Posted on May 26, 2015 by Dissent

Oh my. DataBreachWallofShame.org posted some of CISO Darknet Group’s attempts to alert Adult Friend Finder  back on March 12 that their data had been stolen and were up for sale. The alert was pretty clear, and they got a read receipt – but not actual acknowledgement.

Note that their alert made it clear that FFN did not have to hire them to get the information:

This is not a hard sell or scare tactic, this is what our organization was built on; CyberHumint methodologies for fraud prevention. This information will be provided to you free and our work pro-bono.

So why didn’t FFN respond?

They would later claim they never got the notification – despite, apparently, the read receipt.

More than two months later, on May 22, CISO Darknet Group claims they tried again to notify FFN:

I was just alerted that Adult Friend Finder Network have recently contacted law enforcement concerning your data breach. As you can see from the email below we tried to alert you 2 months ago. We still have access and profile of the bad-actor behind your breach as well as access to all the records compromised.

We can certainly assist should there be an acknowledgment of this alert this time.

And… wait for it… another read receipt – this time allegedly from Diana Ballou, Vice President, Senior Counsel – Corporate Compliance and Litigation – but again, no personal message or request for information.

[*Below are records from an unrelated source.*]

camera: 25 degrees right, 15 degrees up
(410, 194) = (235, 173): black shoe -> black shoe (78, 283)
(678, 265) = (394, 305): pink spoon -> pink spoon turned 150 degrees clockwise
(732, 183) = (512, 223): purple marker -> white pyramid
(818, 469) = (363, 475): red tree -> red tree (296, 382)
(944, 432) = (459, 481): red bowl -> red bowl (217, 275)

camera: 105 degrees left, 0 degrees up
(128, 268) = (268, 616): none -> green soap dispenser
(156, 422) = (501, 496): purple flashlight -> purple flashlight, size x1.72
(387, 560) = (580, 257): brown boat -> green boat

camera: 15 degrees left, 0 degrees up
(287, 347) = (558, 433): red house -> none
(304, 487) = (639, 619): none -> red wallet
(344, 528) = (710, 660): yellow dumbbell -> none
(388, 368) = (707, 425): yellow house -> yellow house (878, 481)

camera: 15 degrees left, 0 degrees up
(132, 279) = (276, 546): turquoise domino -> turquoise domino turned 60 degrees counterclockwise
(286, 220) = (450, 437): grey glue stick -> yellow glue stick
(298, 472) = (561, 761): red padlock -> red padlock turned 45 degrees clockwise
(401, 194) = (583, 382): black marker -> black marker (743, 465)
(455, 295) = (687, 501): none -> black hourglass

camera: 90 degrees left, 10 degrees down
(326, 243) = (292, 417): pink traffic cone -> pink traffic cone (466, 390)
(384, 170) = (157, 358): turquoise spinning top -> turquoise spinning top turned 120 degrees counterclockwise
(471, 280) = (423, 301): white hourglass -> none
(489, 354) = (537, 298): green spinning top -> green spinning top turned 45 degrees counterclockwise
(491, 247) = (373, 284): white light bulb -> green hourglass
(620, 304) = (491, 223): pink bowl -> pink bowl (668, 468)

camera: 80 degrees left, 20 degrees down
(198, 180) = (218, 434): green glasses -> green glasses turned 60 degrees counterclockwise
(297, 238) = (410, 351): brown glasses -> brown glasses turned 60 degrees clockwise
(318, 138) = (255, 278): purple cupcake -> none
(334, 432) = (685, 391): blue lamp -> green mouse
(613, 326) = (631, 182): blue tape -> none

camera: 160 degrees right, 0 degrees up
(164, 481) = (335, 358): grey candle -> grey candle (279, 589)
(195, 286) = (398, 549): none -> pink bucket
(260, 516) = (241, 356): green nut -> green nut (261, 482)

Read the emails and see what you think.  One disclaimer: I have no way of verifying the accuracy of any of their claims, but I’m betting that when a class action lawsuit is filed (or has one been filed already), these emails are going to come into play. And not only may they come into play by plaintiffs, but FFN’s insurer may try to use them to limit their responsibility to FFN.

We’ll see….

Update 1: Friend Finders Network is standing by their statement that despite the read receipt, the March 12th alert with the subject line “BREACH ALERT! URGENT!” was never read and went to a spam folder.

I don’t see how both things can be true – that they never read it but issued a read receipt (unless they send read receipts for everything, including spam) –  but aren’t they still responsible for configuring their spam filters? Does no one actually go thru the spam folder to catch false positives?